Iowa only looks the same if you drive straight down I-35 and never leave the beaten path.
This weekend, I checked a destination off my Iowa bucket list by climbing to the top of the Pilot Knob State Park Observation Tower located in Forest City. For I’ve seen hauntingly beautiful photos of this little stone tower perched on top of a hill and it beckoned me.
At an elevation of 1450 feet, standing at the top of an 84-year old tower means two things: You are teetering on the second highest point in Iowa in one of the oldest state parks.
A floating sphagnum bog called “Dead Man’s Lake” is also located deep within the park and is the “only one of its kind,” according to the Department of Natural Resources.
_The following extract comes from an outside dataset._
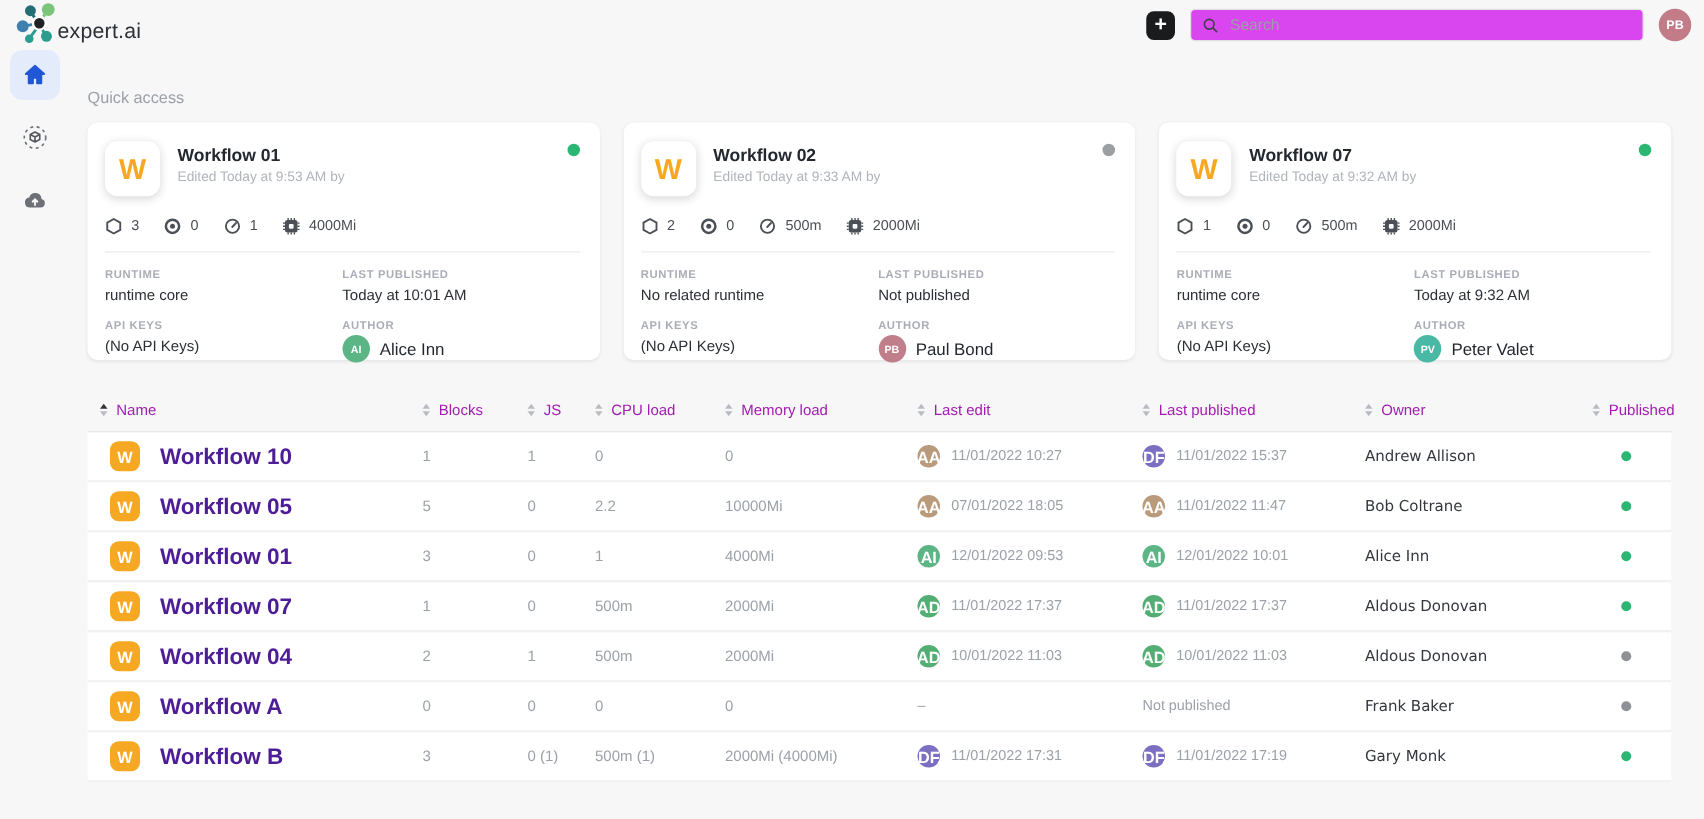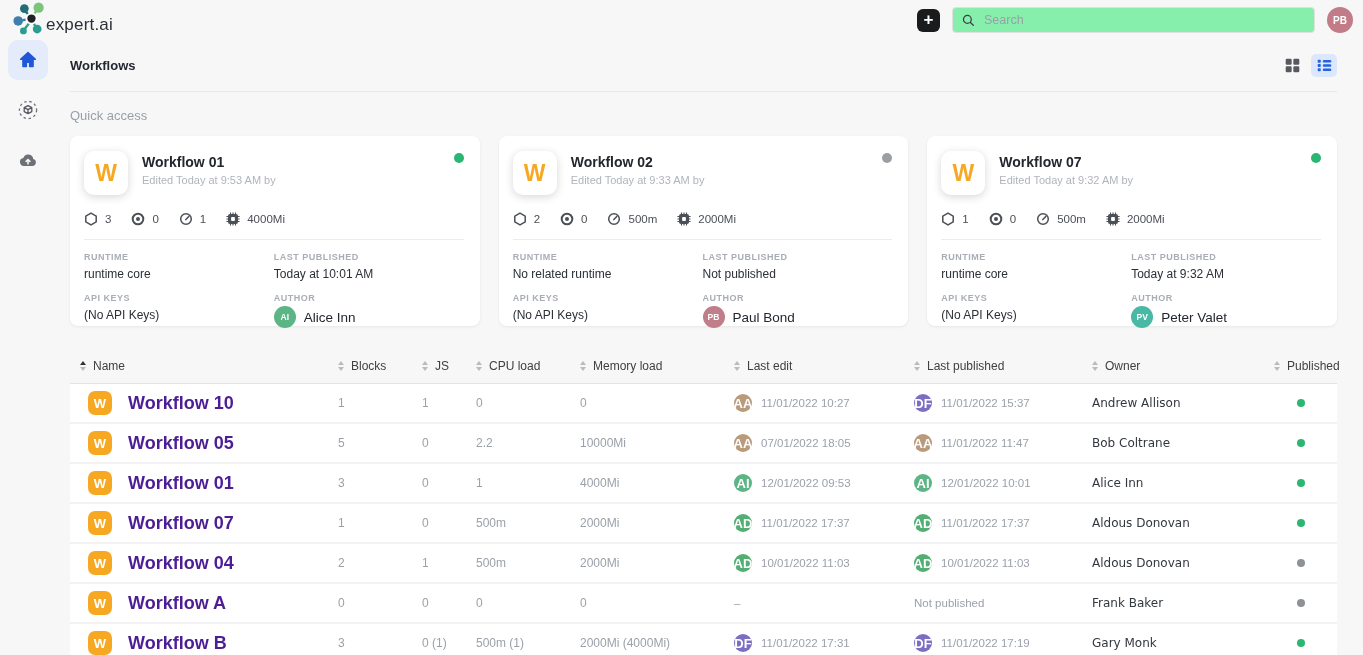"Search" .searchbar { background: #86efac -> #d946ef }
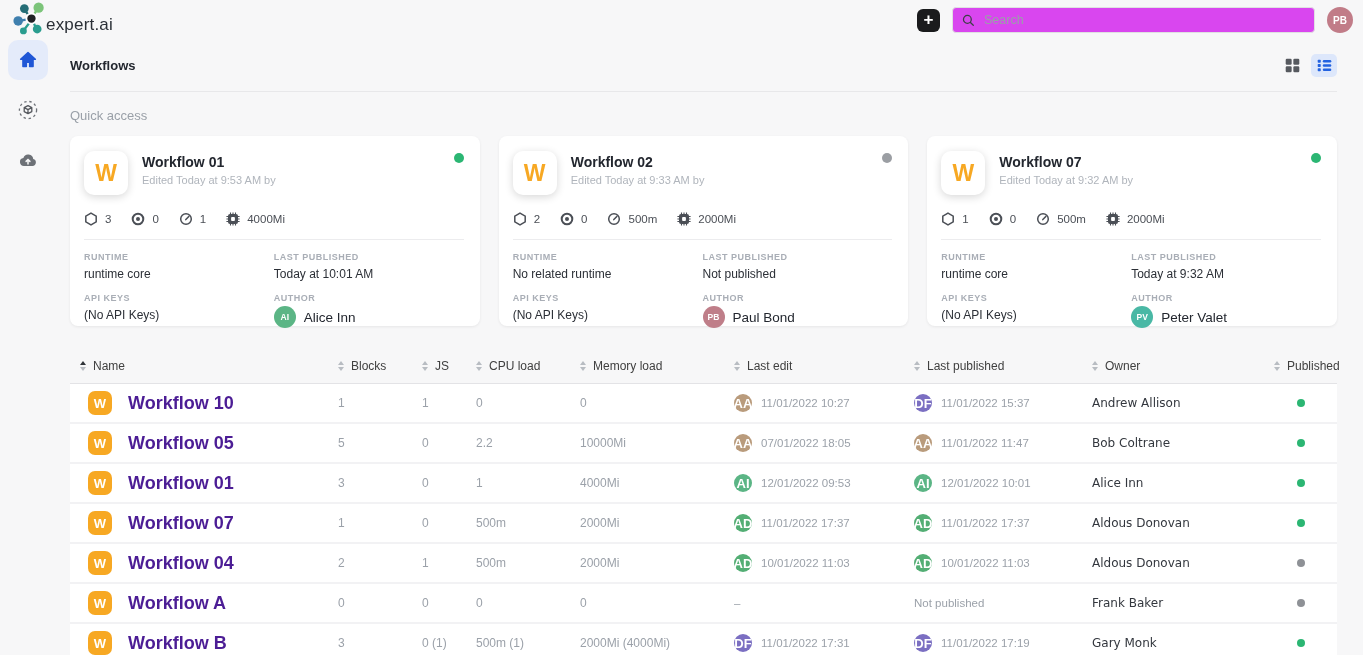"Workflows" div.page-head { html: <div> <span>Workflows</span> <div> <div> <svg> <use></use> </svg> </div> <div> <svg> <use></use> </svg> </div> </div> </div> -> none }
The drive from Mason City to Forest City is only 35-minutes. My GPS guided me through some of the most rolling, idyllic farmland I’ve ever seen, a far cry from what you’d see driving down the freeway. You really must take some detours.
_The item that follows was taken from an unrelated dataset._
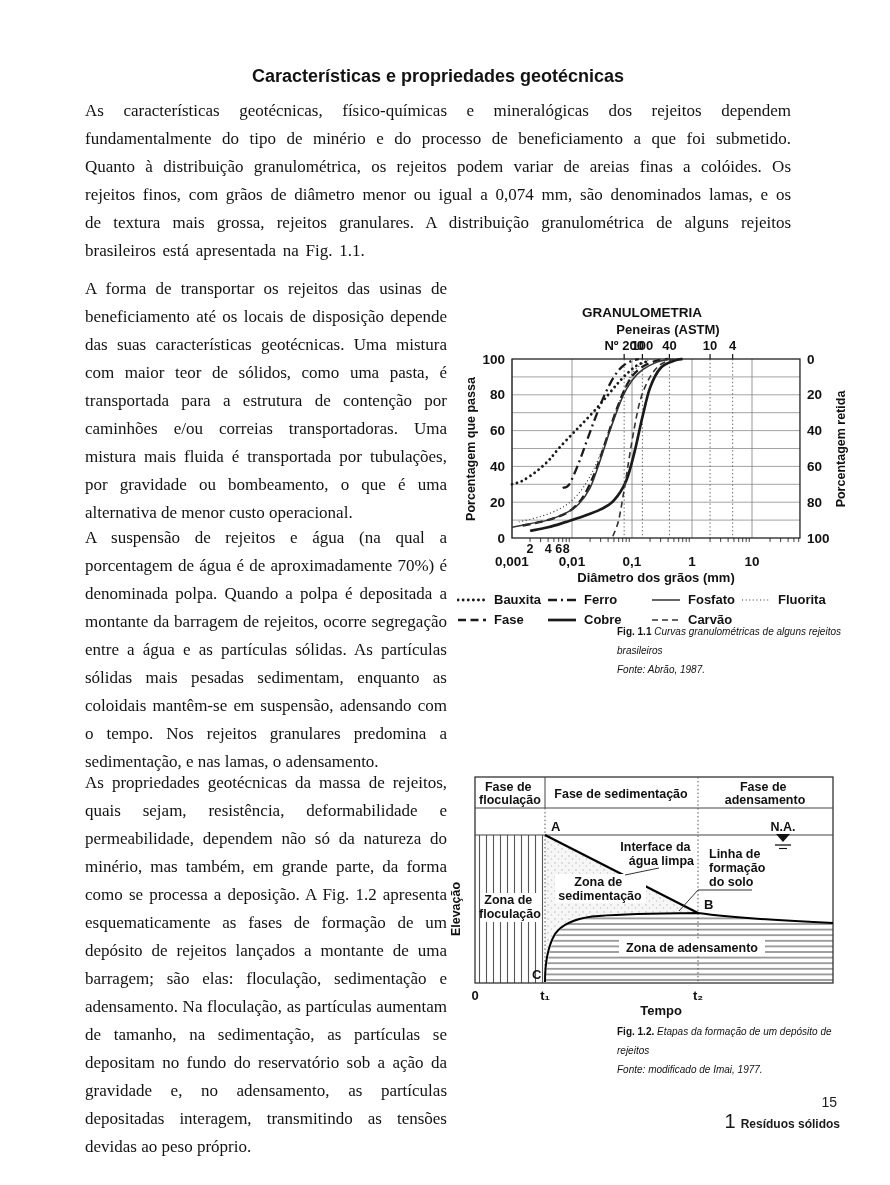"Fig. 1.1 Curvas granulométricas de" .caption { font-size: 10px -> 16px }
You’ll know when you reach Forest City because of the forest. The drive through the park to the observation tower is encased in a tunnel of tree branches lined with wild flowers.
It’s a short walk to the tower from the small gravel parking lot, up through another tunnel of trees that opens up to a grassy pasture. I was surprised to find I wasn’t alone.
When the deer ran away I continued towards the little tower.
I had it all to myself on this morning. All I could hear was the wind rustling around the hill and through the grass.
Despite my fear of heights, I scaled the tower. I couldn’t see very far over the top of the walls, which was just as well.
The wind continued to whistle around me, and so I climbed down.
“My favorite thing to do is to go where I’ve never been,“ said the late photographer Diane Arbus.